Entnommenes Material ::
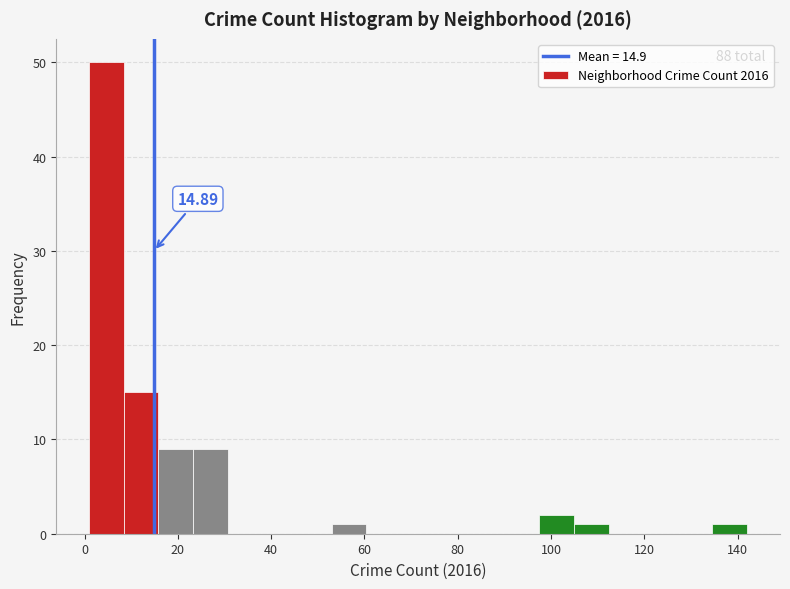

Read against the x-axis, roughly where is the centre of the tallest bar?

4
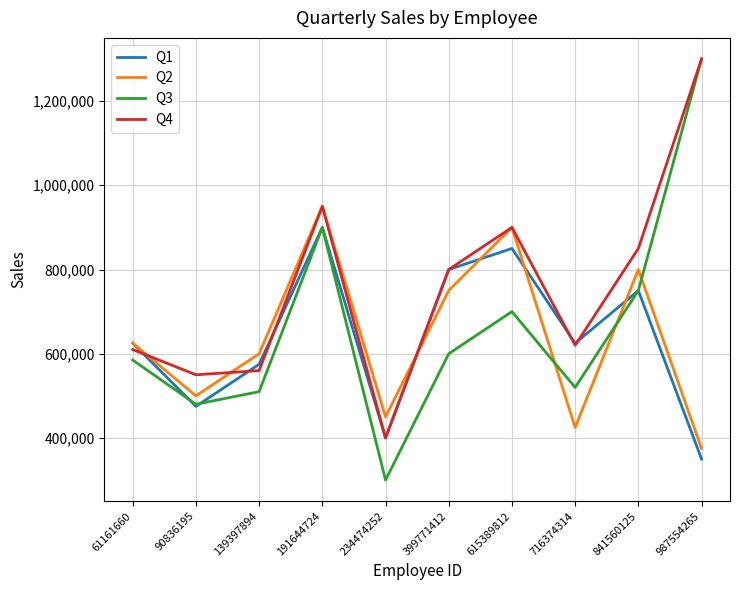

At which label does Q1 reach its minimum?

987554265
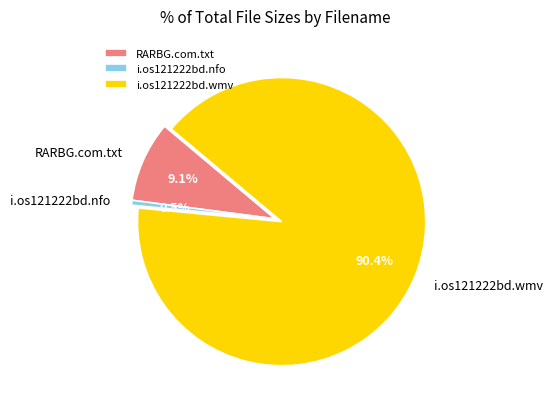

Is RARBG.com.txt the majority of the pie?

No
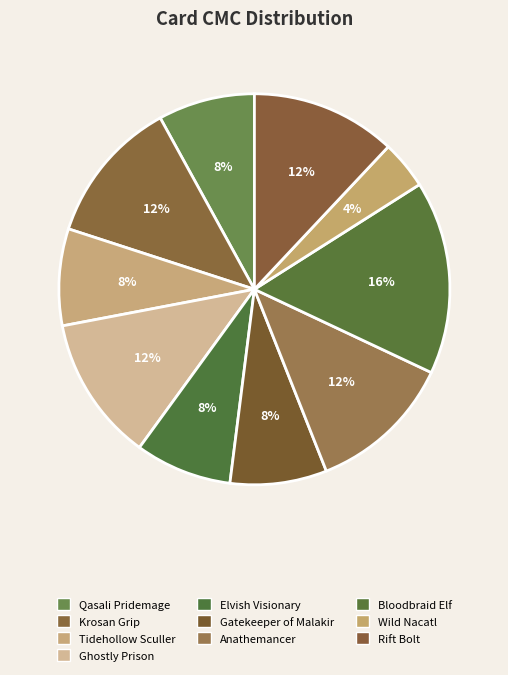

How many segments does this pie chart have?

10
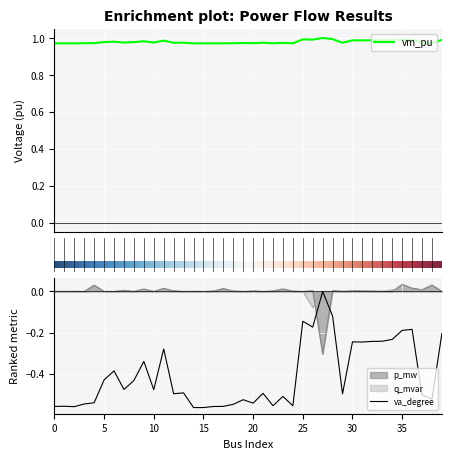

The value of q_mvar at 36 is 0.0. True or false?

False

Ziel der Aufgabe :: Aktualisieren Sie alle Einträge, indem Sie „x-axis“ durch „horizontal axis“ ersetzen und alles Übrige unverändert lassen. Geben Sie die Einträge ohne die Bilder wieder.

Ergebnis ::
Read against the horizontal axis, roughly where is the centre of the tallest bar?

4

At which label does Q1 reach its minimum?

987554265

Is RARBG.com.txt the majority of the pie?

No

How many segments does this pie chart have?

10

The value of q_mvar at 36 is 0.0. True or false?

False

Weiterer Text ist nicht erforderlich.